When will it be implemented? What time frame will be given to companies for transition?

It should come up by middle of this month. (On transition period) It will not be two months for sure, and will not be 12 months. If you import from geographies that are not fully trusted by us, then we will say subject to you pivoting and transitioning to a much more trusted supply chain, we will give you a certain amount of time, where you can get a certain amount of material from that particular geography, which is much better than saying nothing (from that geography). There is certainly going to be an incentive to the PLI (production-linked incentive) IT hardware scheme for companies to diversify their supply chain and create more domestic sourcing of their equipment and supplies. Wherever we think that they are extraordinarily concentrated in geographies that are not trusted, they will have to find some other way of manufacturing.

The concern may be that government will put quotas in case of imports.

If a company says that I want to import from a particular jurisdiction, which we may not be fully comfortable with, then of course we will say that you can only import so many pieces, you can’t import for the next 10 years from it. That will be interpreted as a quota, but it is what it is.

What is the status of the Digital India Act?

It is ready. It is going through the internal process of the government, including the legal department, before it goes for consultation. I wanted to start the consultation in the second week of September. I think give or take one or two days, it will go into consultation.

What kind of interest has the government received from Indian companies such as Reliance, Tatas, etc., in the semiconductor space?

RIL, as in Jio, has interest in semiconductors, as they must because they’re in that space. Tatas have a deep interest which they have reiterated, in semiconductors and electronics, as they must.
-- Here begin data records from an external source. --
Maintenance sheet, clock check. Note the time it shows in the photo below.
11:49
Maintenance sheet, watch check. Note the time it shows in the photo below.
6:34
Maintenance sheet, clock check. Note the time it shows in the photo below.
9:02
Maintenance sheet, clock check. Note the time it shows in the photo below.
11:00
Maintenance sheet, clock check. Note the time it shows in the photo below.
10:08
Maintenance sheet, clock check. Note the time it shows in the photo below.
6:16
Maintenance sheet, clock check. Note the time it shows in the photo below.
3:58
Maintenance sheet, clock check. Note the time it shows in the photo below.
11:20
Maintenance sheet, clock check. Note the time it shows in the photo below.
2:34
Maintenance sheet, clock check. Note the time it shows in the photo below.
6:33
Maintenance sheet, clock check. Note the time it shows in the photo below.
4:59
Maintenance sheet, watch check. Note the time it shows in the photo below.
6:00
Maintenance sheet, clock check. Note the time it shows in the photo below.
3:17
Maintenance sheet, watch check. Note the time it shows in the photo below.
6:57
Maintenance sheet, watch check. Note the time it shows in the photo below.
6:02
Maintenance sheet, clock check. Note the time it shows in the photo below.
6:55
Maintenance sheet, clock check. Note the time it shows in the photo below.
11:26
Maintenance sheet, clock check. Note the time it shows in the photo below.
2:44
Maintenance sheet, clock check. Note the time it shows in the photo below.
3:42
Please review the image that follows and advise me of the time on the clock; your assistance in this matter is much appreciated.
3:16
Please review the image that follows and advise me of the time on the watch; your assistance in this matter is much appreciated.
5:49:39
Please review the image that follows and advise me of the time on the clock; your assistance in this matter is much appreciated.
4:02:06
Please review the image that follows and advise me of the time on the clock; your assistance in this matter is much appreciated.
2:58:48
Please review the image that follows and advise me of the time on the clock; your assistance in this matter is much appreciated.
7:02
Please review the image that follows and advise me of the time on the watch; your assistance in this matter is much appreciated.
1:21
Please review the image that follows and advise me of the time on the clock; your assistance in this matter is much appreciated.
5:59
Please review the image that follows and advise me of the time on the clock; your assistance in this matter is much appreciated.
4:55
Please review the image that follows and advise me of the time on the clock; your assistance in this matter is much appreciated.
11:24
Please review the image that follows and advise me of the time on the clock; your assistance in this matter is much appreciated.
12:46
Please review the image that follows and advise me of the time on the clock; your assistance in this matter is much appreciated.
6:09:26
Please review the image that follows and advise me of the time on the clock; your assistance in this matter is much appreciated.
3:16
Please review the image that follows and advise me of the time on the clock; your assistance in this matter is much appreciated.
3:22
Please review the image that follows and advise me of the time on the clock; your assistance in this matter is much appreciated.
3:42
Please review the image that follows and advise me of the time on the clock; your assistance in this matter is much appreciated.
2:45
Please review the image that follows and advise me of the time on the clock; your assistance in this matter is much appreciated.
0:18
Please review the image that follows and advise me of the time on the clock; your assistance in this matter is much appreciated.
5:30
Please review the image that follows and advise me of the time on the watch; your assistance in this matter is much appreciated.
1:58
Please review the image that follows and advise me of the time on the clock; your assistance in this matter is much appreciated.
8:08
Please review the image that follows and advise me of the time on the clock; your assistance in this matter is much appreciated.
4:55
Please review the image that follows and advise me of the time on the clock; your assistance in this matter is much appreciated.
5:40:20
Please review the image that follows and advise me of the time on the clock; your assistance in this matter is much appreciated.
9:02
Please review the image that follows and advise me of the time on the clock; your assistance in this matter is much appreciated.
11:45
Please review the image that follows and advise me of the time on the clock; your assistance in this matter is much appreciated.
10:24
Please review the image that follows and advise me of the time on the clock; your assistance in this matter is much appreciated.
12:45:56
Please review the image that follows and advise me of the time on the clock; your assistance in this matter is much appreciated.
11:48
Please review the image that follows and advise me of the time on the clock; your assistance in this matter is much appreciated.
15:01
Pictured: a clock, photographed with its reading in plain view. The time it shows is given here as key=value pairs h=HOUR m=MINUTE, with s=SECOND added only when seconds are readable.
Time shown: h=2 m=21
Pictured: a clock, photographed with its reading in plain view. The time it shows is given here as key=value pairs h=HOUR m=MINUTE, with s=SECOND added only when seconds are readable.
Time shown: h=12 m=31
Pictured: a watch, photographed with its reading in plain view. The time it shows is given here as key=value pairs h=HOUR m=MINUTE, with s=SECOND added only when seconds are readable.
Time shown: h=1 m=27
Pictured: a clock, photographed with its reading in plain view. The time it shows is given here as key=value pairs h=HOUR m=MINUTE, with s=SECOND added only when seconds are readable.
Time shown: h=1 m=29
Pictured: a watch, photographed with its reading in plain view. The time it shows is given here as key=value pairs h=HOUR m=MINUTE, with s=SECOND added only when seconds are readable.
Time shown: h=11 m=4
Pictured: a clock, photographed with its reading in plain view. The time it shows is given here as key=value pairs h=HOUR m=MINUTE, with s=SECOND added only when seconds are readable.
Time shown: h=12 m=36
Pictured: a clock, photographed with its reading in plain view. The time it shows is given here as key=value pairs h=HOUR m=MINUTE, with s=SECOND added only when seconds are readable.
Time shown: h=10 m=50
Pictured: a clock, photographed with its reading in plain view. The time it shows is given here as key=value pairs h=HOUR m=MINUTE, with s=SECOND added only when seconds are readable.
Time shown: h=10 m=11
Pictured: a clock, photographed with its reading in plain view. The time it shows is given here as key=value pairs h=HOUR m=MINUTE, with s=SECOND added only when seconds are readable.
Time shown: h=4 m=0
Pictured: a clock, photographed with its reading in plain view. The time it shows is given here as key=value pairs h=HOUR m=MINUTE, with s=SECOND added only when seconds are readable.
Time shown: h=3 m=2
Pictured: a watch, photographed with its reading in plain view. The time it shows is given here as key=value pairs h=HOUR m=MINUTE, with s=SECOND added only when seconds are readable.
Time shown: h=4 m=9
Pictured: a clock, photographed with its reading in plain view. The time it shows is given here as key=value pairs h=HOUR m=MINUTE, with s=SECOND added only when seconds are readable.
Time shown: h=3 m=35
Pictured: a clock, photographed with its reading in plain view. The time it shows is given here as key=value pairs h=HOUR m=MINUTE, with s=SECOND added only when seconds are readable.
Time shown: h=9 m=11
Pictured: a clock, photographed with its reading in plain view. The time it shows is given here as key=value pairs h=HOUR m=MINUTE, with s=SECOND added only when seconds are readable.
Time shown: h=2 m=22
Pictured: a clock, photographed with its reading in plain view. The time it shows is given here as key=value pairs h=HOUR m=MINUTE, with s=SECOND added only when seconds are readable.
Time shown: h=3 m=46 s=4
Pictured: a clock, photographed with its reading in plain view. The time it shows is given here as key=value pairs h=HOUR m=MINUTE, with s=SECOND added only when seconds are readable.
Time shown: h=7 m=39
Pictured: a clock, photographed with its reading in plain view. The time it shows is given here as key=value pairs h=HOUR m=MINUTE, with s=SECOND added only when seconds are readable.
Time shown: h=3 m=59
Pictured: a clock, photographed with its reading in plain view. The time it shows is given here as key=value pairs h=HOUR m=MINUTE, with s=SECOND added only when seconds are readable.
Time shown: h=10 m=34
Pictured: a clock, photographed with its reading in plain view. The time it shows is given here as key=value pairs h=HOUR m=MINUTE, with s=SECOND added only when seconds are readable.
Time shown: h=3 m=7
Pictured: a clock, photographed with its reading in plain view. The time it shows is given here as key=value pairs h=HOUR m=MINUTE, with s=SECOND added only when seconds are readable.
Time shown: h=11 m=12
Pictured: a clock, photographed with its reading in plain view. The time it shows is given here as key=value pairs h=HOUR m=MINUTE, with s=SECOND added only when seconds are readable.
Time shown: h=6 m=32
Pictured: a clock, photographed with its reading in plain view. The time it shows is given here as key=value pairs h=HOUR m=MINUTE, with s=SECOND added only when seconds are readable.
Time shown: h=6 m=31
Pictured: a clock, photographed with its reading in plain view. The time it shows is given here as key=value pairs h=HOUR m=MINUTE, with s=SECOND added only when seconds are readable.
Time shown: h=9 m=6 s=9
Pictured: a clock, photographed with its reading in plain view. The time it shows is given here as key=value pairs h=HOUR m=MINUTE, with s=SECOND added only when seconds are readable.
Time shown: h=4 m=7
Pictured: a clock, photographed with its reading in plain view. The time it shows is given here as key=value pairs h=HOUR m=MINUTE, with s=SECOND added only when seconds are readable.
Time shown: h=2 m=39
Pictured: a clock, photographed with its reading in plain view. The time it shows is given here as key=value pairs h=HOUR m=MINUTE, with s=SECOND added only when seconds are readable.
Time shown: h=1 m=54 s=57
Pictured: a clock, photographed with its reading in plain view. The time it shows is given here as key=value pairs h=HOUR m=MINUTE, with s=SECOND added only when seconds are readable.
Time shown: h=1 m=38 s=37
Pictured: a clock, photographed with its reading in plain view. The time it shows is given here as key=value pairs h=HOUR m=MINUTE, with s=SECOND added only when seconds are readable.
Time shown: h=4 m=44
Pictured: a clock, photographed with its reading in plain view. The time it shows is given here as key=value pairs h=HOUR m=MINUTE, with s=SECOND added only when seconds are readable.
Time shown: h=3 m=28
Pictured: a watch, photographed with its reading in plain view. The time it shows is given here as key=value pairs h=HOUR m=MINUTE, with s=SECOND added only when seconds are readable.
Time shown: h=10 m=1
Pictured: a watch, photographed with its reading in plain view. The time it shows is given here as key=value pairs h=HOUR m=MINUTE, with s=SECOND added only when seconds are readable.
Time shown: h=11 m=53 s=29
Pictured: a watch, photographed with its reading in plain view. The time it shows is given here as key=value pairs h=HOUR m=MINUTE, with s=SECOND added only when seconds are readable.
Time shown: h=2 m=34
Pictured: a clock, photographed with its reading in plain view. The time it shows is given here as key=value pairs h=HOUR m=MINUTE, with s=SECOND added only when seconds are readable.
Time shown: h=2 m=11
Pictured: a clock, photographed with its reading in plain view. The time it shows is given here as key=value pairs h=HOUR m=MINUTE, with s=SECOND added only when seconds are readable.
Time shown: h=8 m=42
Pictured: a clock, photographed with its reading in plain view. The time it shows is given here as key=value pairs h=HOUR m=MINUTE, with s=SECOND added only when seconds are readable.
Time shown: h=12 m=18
But it is not enough for them to have interest, they have to have a partner that is the source of the technology in case of a fab or packaging. I will tell you that a lot of Indian companies are interested. They are looking to the government for direction and guidance which we have given them.

We’re helping them (on the technology), and we’re also asking them the products that they will build.

Foxconn is learnt to have tied up with STMicro. Have they submitted a proposal?

I don’t want to confirm that. They have certainly told us that they have access to credible, industry grade, legacy node technology. We have not asked them where that is from yet, because they have yet to submit a formal proposal. As you know, all the proposals will go to the same scrutiny by the Technology Advisory Group.

There’s preparation on for Semicon India 2024.

By next September, when the third edition of Semicon India comes around, we would have launched SCL modernization and Bharat Semiconductor Research Center, which can be the two linchpins of research. The Micron project would have substantially developed. We’re reasonably confident that we would have also got a couple of fab proposals minimum approved. Also, Semicon India will be global as SEMI will organize it in Taiwan, Europe, the West and Japan.

India as a repository for DPIs under G20 - What is the plan? How will it be financed?

India will manage the global DPI repository. It will be an online repository, where DPIs will be available. and we’ll figure out whether it will be open or curated. The One Future Alliance will finance it, we are working it out. It will be a combination of multilateral agencies, NGOs like Bill and Melinda Gates Foundation that has shown interest, private companies and government funding. That’s the broad thinking at this stage.